You are viewing a single comment's thread from:

RE: Not My Circus, Not My Monkeys: Is Mindfulness And Nonattachment An Emotional Bypass?

in #steempress5 years ago

i've always felt a great ambivalence about Buddhist philosophy. perhaps it makes sense in India, where the caste system defines social position. but it a capitalist system, I feel its dangerous.

define the case in which other peoples issues do not affect you.

for instance, if you see trolls harassing a person, and you are a witness and they know it, your choice of not becoming involved is complicit or passive acceptance of their actions. how does this affect you? perhaps the next person they attack is your friend. is it still not your problem?

when does a problem cease to be of consequence to us? only when we have no power to change it. many people will take the stance that global warming isn't their problem. my opinion is that kind of detachment is a form of avoidance. the refusal of social responsibility. does detachment teach us a lack of ethics?

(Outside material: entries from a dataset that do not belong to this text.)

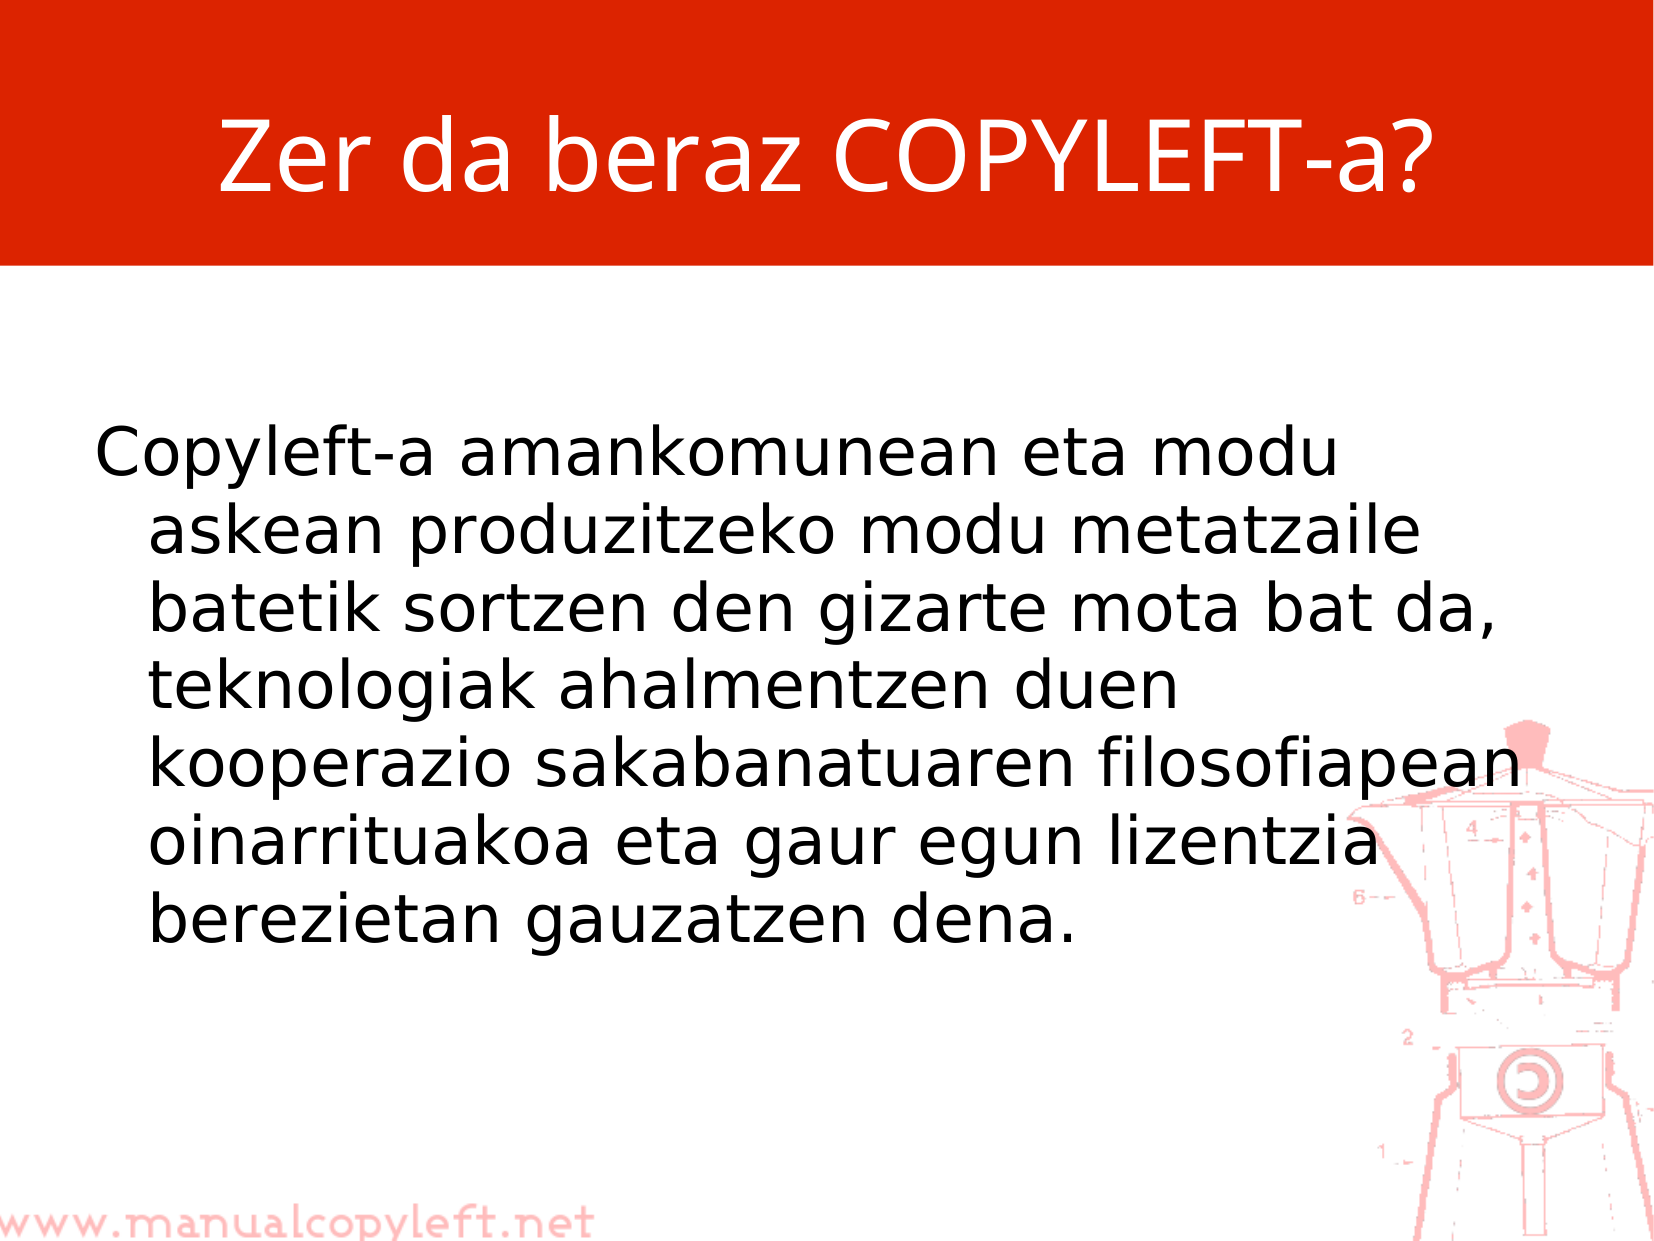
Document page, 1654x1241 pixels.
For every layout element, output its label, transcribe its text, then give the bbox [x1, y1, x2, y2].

picture [0, 266, 1654, 1241]
text_box [0, 0, 1654, 266]
list Copyleft-a amankomunean eta modu askean produzitzeko modu metatzaile batetik sortzen den gizarte mota bat da, teknologiak ahalmentzen duen kooperazio sakabanatuaren filosofiapean oinarrituakoa eta gaur egun lizentzia berezietan gauzatzen dena. [76, 413, 1565, 1232]
title Zer da beraz COPYLEFT-a? [82, 49, 1571, 257]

sure detachment is an effective way of not allowing ourselves to be hampered with emotions which could interfere with day to day life. but to what end? a businessman will say that being caught up in emotional issues distracts you from work. whose work?

if its work that you do for yourself, fair enough. work for your company? that's someone else's self interest talking. businesses want workers to become detached so they won't complain or object, instead of allowing us to matter as people. it's easier to fire someone if you dont need to care about their well being. its also useful to be a detached citizen, because then you dont need to care about the outcome of elections, the war in the middle east, or the economy. if you are detached from the outcome, will you bother to take action when its' needed? .

there is a fine line between feeling your emotions and letting them go as if they did not matter, and allowing them to tell you something. thus fear is often a sign that something is unsafe. anger is your emotions telling you that a boundary has been crossed or something is threatening your sense of what is right.

the problem we have in western society is that we have been taught to suppress or discount negative emotions when they are inconvenient to others rather than express them. wouldn't it be better to be aware of emotions, and let them direct our actions and fuel out passions? if we are constantly letting our emotions go as if they dont matter, that becomes a message to ourselves that our boundaries don't matter, that our values don't matter.

i see the detachment as useful and an effective method of dealing with emotions short term so we can do what we need to do. however we shouldn't have to become detached at the convenience of others, because they dont wish to deal with problems that will interfere with their agenda.

the trick to detachment is knowing when emotions are constructive vs inhibiting, and allowing ourselves the liberty of choosing what is important to us.